代码：agent_system/multi_turn_rollout/rollout_loop.py

class TrajectoryCollector:                        # rollout_loop.py:29
    def multi_turn_loop(
        self, gen_batch, actor_rollout_wg, envs, is_train
    ) -> DataProto:

数据流（每个 training step）：

gen_batch (DataProto, 含 raw_prompt)
    ↓  envs.reset(kwargs)                     # env_manager.py:76
    初始观测 obs (text / image / anchor) + 技能上下文
    ↓
    循环 (step = 0 → max_steps):
        preprocess_single_sample()             # rollout_loop.py:43
            obs → input_ids / attention_mask / position_ids
        actor_rollout_wg.generate_sequences()  # LLM 推理
        tokenizer.decode → text action
        envs.step(text_actions)               # env_manager.py
            → next_obs, rewards, dones, infos
        收集: step_reward, is_action_valid, anchor_obs
    ↓
输出 DataProto:
    responses, attention_mask, log_probs,
    token_level_scores (episode_reward),
    step_rewards, is_action_valid, anchor_obs, uid, traj_uid

6) 奖励计算

代码：agent_system/reward_manager/episode.py、verl/trainer/ppo/ray_trainer.py:200-224

class EpisodeRewardManager:                       # episode.py:20
    def __call__(self, data: DataProto):
        # 取 episode 最终奖励（0/1 成功标志），
        # 放到最后一个有效 response token 的位置
        reward_tensor[i, valid_response_length - 1] = episode_rewards[i]  # episode.py:79

# 无效动作惩罚（可选）
apply_invalid_action_penalty(data, coef)          # ray_trainer.py:200
    reward_tensor[i, valid_response_length-1] -= coef * action_invalids

# KL 惩罚（可选，use_kl_in_reward=True 时）
apply_kl_penalty(data, kl_ctrl)                   # ray_trainer.py:152
    kld = kl_penalty(old_log_probs, ref_log_prob)
    token_level_rewards = token_level_scores - beta * kld

7) 优势估计

代码：verl/trainer/ppo/ray_trainer.py:244-362

def compute_advantage(data, adv_estimator, gamma, lam, ...):  # ray_trainer.py:244

估计器	算法	实现位置
`GAE`	Generalized Advantage Estimation（需 Critic）	`verl/trainer/ppo/core_algos.py:compute_gae_advantage_return`
`GRPO`	同一 prompt 多条轨迹组内归一化	`verl/trainer/ppo/core_algos.py:compute_grpo_outcome_advantage`
`GiGPO`	episode 组 + step 组两级优势，支持相似观测聚类	`gigpo/core_gigpo.py:compute_gigpo_outcome_advantage`
`REINFORCE++`	带 baseline 的 outcome 优势	`verl/trainer/ppo/core_algos.py:compute_reinforce_plus_plus_outcome_advantage`
`RLOO`	Leave-One-Out 估计	`verl/trainer/ppo/core_algos.py:compute_rloo_outcome_advantage`
`REMAX`	Reward Maximization baseline	`verl/trainer/ppo/core_algos.py:compute_remax_outcome_advantage`

GiGPO 数据流（gigpo/core_gigpo.py）：

token_level_rewards  ──→ episode-level group advantage
step_rewards         ──→ step-level group advantage
anchor_obs           ──→ are_similar() 文本相似度聚类  (core_gigpo.py:72)
    ↓
advantages = episode_adv + step_advantage_w * step_adv

8) 策略更新

代码：verl/trainer/ppo/ray_trainer.py

# Critic 更新（仅 GAE 估计器，需要 value 网络）       # ray_trainer.py:1452-1457
if self.use_critic:
    critic_output = self.critic_wg.update_critic(batch)

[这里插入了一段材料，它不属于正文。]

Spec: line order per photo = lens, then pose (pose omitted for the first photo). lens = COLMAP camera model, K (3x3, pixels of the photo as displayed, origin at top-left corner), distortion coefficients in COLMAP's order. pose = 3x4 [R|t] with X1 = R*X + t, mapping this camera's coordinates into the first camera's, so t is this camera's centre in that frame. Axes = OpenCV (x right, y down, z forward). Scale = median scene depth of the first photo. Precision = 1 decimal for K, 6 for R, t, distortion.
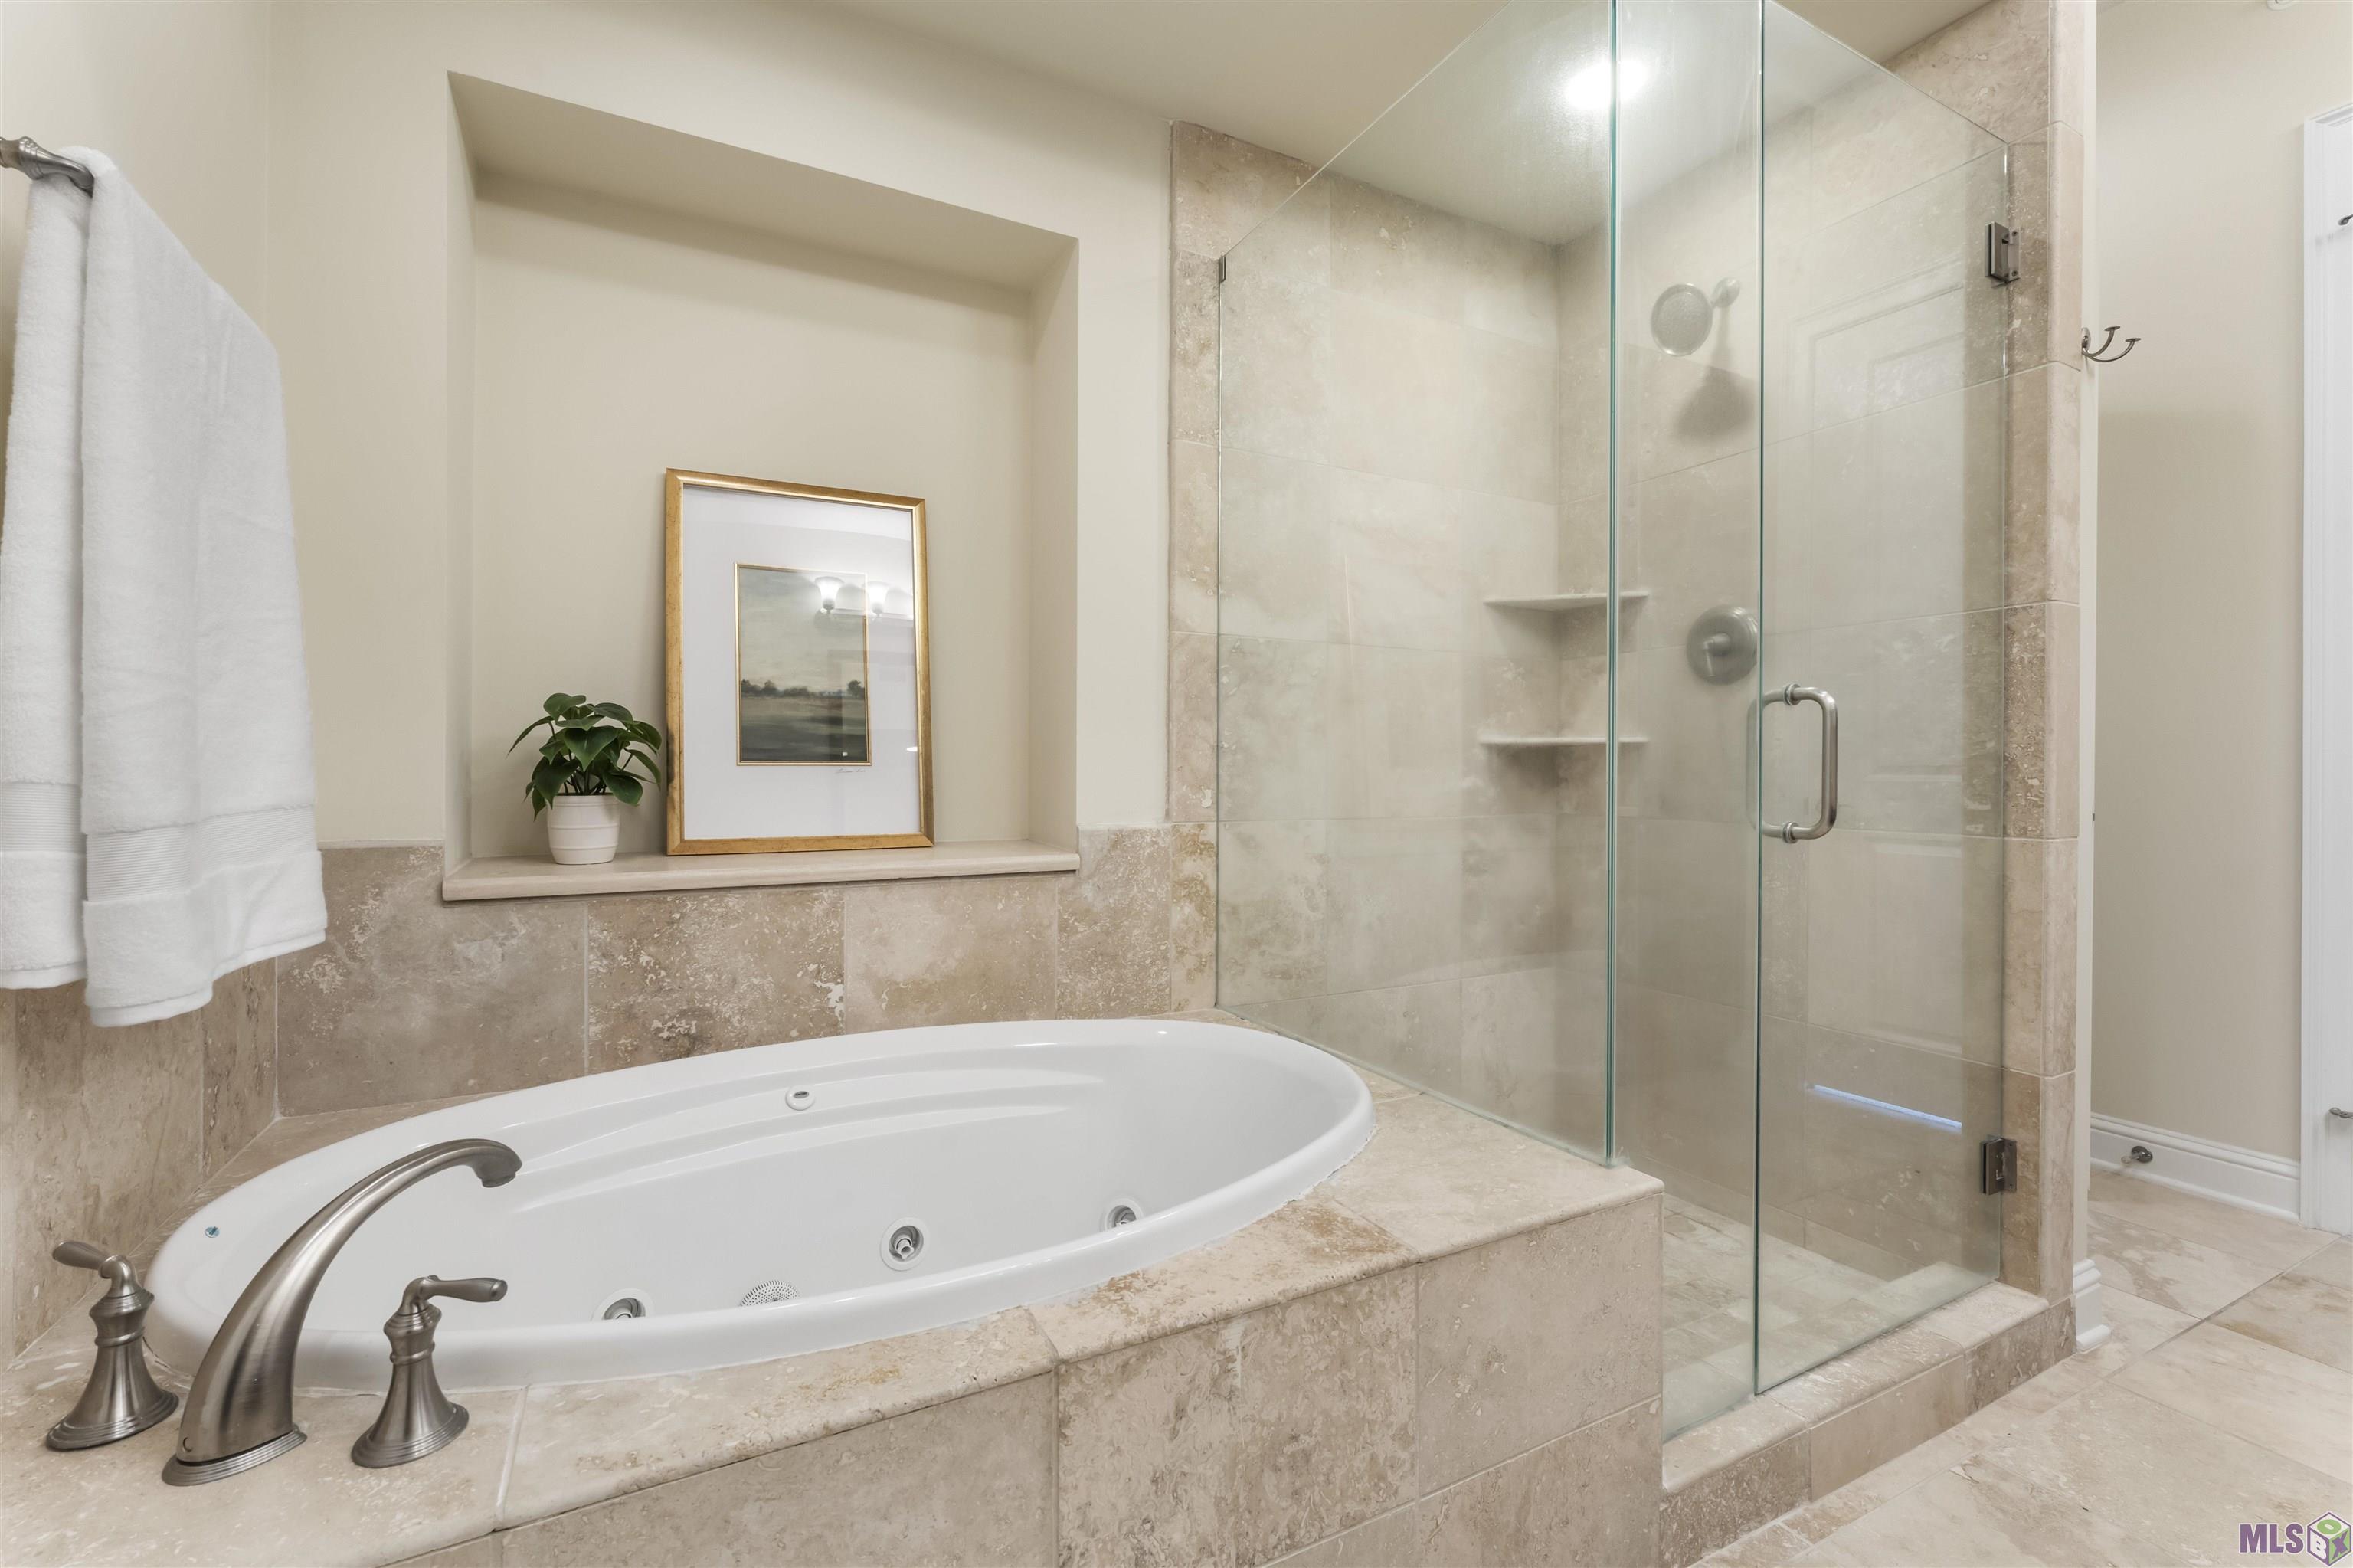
lens RADIAL K [[1010.5, 0, 1176.5], [0, 1010.5, 784.0], [0, 0, 1]] dist [0.000903, 0.000020]
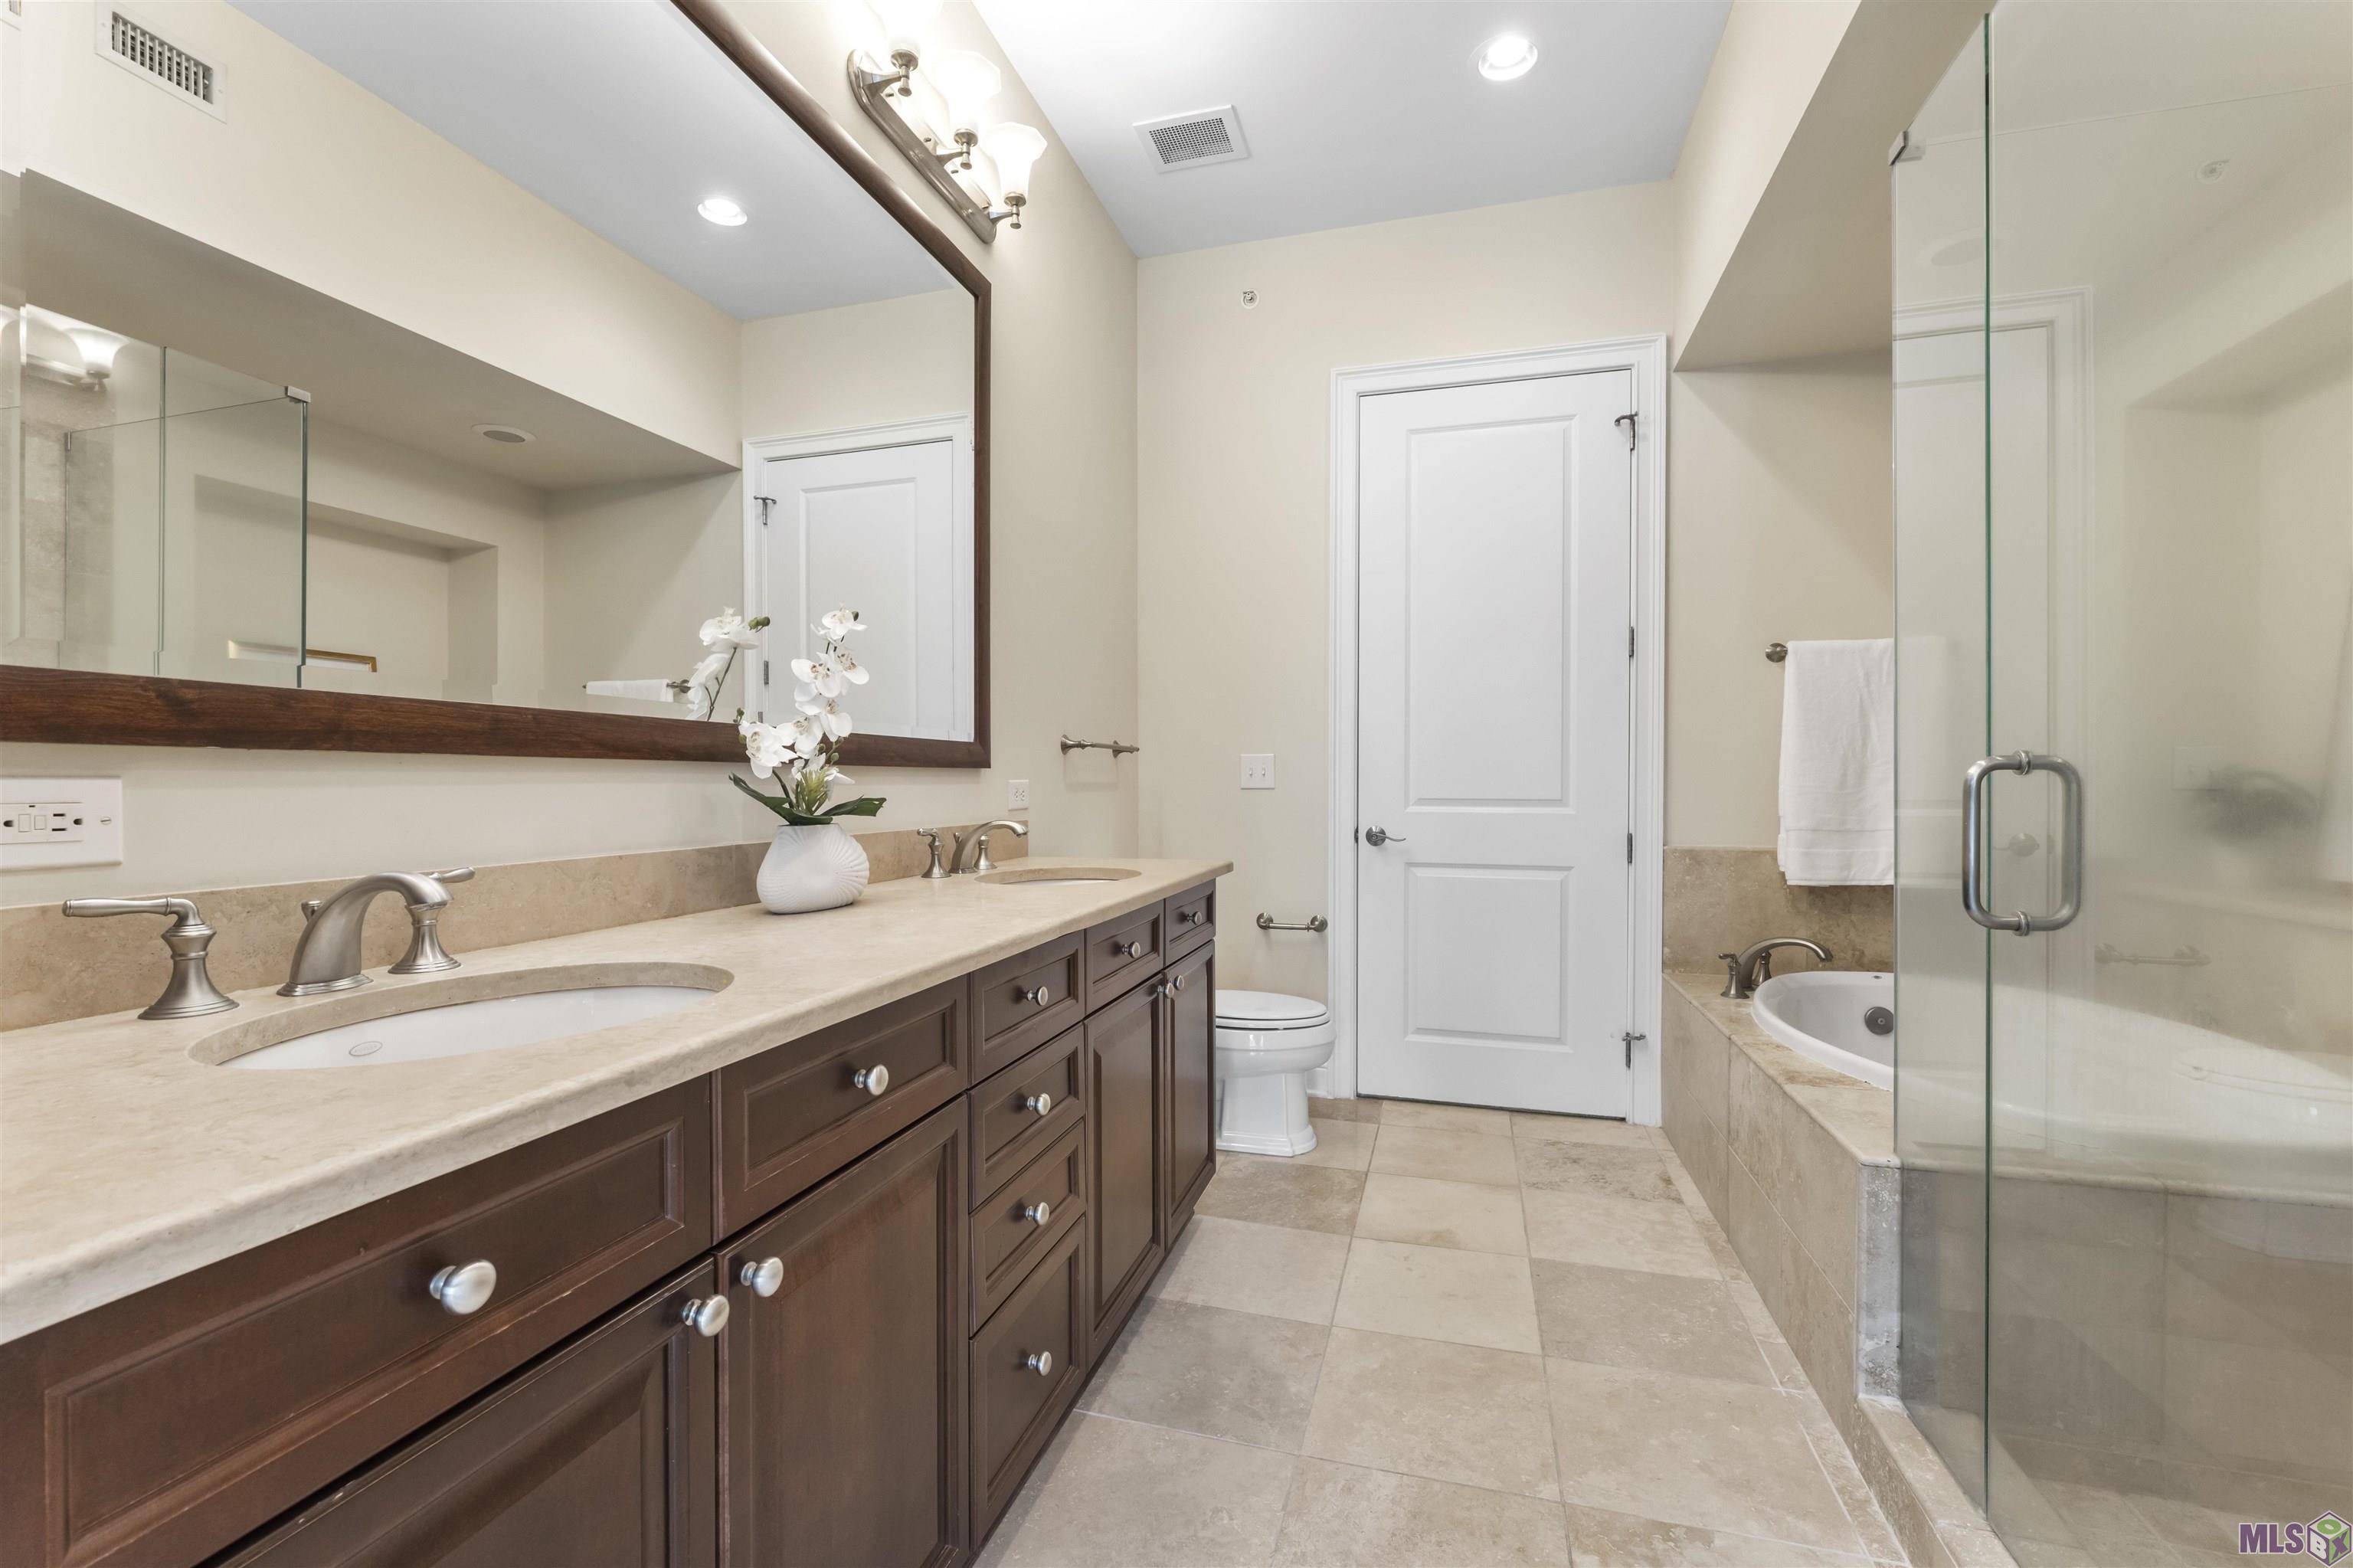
lens RADIAL K [[1010.5, 0, 1176.5], [0, 1010.5, 784.0], [0, 0, 1]] dist [0.000903, 0.000020]
pose [[-0.690607, -0.003296, -0.723222, 2.128234], [-0.005270, 0.999986, 0.000475, -0.079481], [0.723211, 0.004139, -0.690615, 1.327532]]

# Actor 更新（PPO clip 损失）                         # ray_trainer.py:1459-1466
if self.config.trainer.critic_warmup <= self.global_steps:
    actor_output = self.actor_rollout_wg.update_actor(batch)
# 输入: input_ids, attention_mask, old_log_probs, advantages, returns
# 输出: actor_loss, entropy, pg_clipfrac, ...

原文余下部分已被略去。